* [AIM OF THE TASK] Copy the stretch of the passage on the owners' 60-game proposal from "- Tim Brown" through "for the players.", replacing "postseason pool" with "playoff pool".

* [TEXT EXCERPT]
★ ★ ★ ★ ★
This morning’s links revolve around Major League Baseball owners’ latest proposal to the players, a 60-game season with full, pro-rated pay after Rob Manfred and Tony Clark met in person on Tuesday in Phoenix.
Manfred in a statement Wednesday said, “We left that meeting with a jointly developed framework that we agreed could form the basis of an agreement and subject to conversations with our respective constituents.”
- Bill Shaikin at the Los Angeles Times reports that owners thought they had a deal with their 60-game offer. The players, not so much.
- Tim Brown at Yahoo Sports has some specific details of the latest owners’ offer.
- Joel Sherman at the New York Post reported that the owners’ offer included universal designated hitter in both 2020 and 2021, plus a $25 million postseason pool for the players.
★ ★ ★ ★ ★
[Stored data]
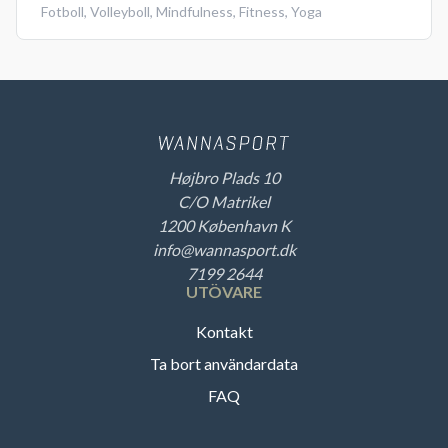
Fotboll
,
Volleyboll
,
Mindfulness
,
Fitness
,
Yoga
Højbro Plads 10
C/O Matrikel
1200 København K
info@wannasport.dk
7199 2644
UTÖVARE
Kontakt
Ta bort användardata
FAQ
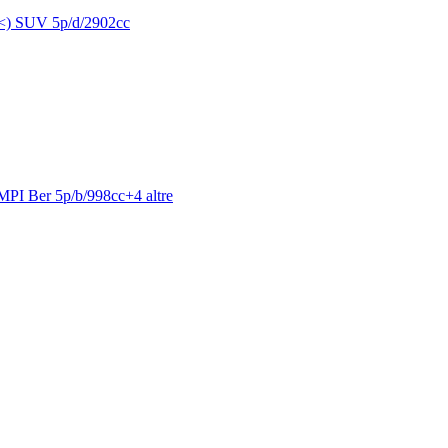
<) SUV 5p/d/2902cc
MPI Ber 5p/b/998cc
+
4
altre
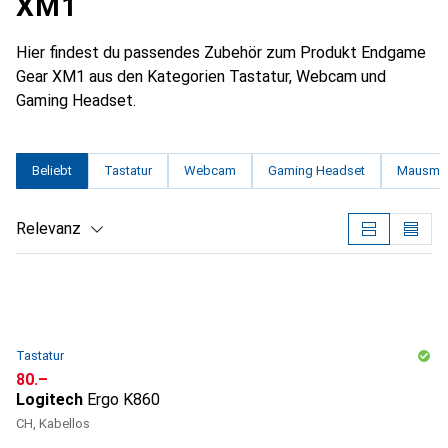
XM1
Hier findest du passendes Zubehör zum Produkt Endgame
Gear XM1 aus den Kategorien Tastatur, Webcam und
Gaming Headset.
Beliebt
Tastatur
Webcam
Gaming Headset
Mausmat
Relevanz
Produktliste
Tastatur
CHF
80.–
Logitech
Ergo K860
CH, Kabellos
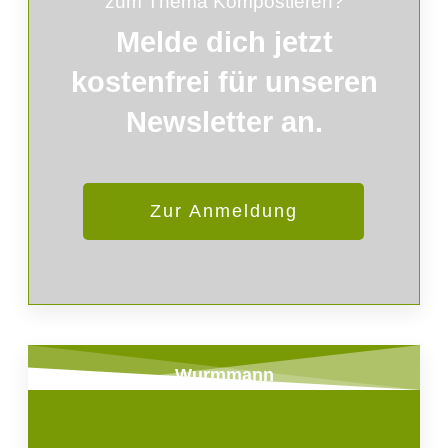
zum Thema Kompostieren?
Melde
dich
jetzt
kostenfrei für unseren
Newsletter an.
Zur Anmeldung
Wurmmann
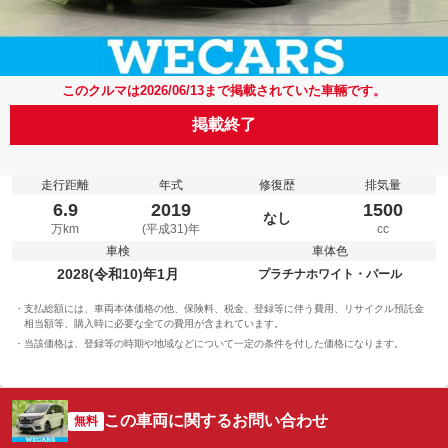
このクルマは2026/06/13まで掲載されていた車輛です。
掲載終了
走行距離
年式
修復歴
排気量
6.9
2019
1500
なし
万km
(平成31)年
cc
車検
車体色
2028(令和10)年1月
プラチナホワイト・パール
支払総額には、車両本体価格の他、保険料、税金、登録等に伴う費用、リサイクル預託金
相当額等、購入時に必要な全ての費用が含まれています。
当該価格は、登録等の時期や地域などについて一定の条件を付した価格になります。
この車両に関するお問い合わせ
無料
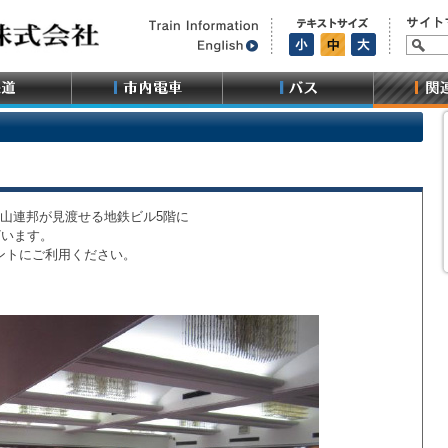
山連邦が見渡せる地鉄ビル5階に
ざいます。
ントにご利用ください。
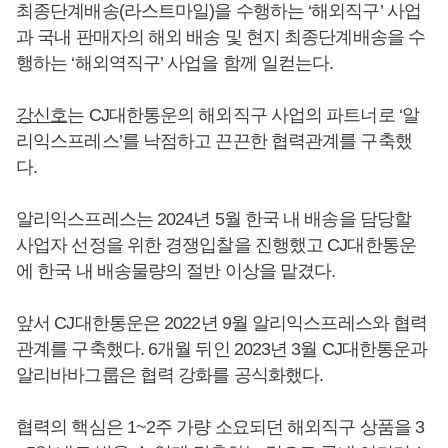
최종단계배송(라스트마일)을 수행하는 ‘해외직구’ 사업
과 국내 판매자의 해외 배송 및 현지 최종단계배송을 수
행하는 ‘해외역직구’ 사업을 함께 일컫는다.
강신호
는 CJ대한통운의 해외직구 사업의 파트너로 ‘알
리익스프레스’를 낙점하고 끈끈한 협력관계를 구축했
다.
알리익스프레스는 2024년 5월 한국 내 배송을 담당할
사업자 선정을 위한 경쟁입찰을 진행했고 CJ대한통운
에 한국 내 배송물량의 절반 이상을 맡겼다.
앞서 CJ대한통운은 2022년 9월 알리익스프레스와 협력
관계를 구축했다. 6개월 뒤인 2023년 3월 CJ대한통운과
알리바바그룹은 협력 강화를 공식화했다.
협력의 핵심은 1~2주 가량 소요되던 해외직구 상품을 3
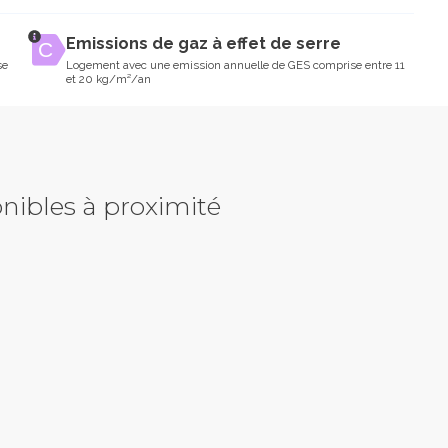
Emissions de gaz à effet de serre
se
Logement avec une emission annuelle de GES comprise entre 11
et 20 kg/m²/an
nibles à proximité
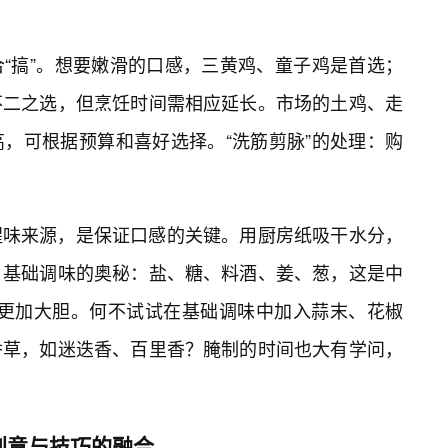
“搞”。想要嫩滑的口感，三黄鸡、童子鸡是首选；
不二之选，但烹饪时间需相应延长。市场的土鸡、走
，可根据预算和喜好选择。“洗筋剪脉”的处理：购
腥味来源，是保证口感的关键。用厨房纸吸干水分，
。基础调味的奥秘：盐、糖、料酒、姜、葱，这是中
可以更加大胆。何不试试在基础调味中加入蒜末、花椒
香草，如迷迭香、百里香？腌制的时间也大有学问，
创意与技巧的融合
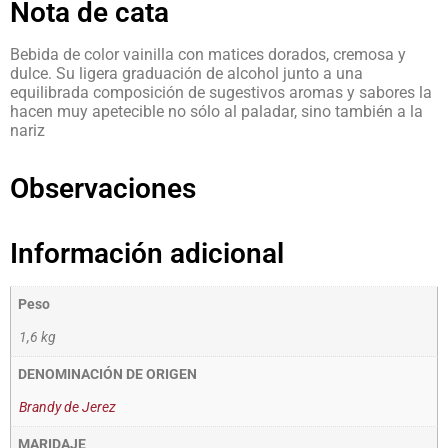
Nota de cata
Bebida de color vainilla con matices dorados, cremosa y
dulce. Su ligera graduación de alcohol junto a una
equilibrada composición de sugestivos aromas y sabores la
hacen muy apetecible no sólo al paladar, sino también a la
nariz
Observaciones
Información adicional
Peso
1,6 kg
DENOMINACIÓN DE ORIGEN
Brandy de Jerez
MARIDAJE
★ ★ ★ ★ ★
* [SOLVED PROBLEM]
- Tim Brown at Yahoo Sports has some specific details of the latest owners’ offer.
- Joel Sherman at the New York Post reported that the owners’ offer included universal designated hitter in both 2020 and 2021, plus a $25 million playoff pool for the players.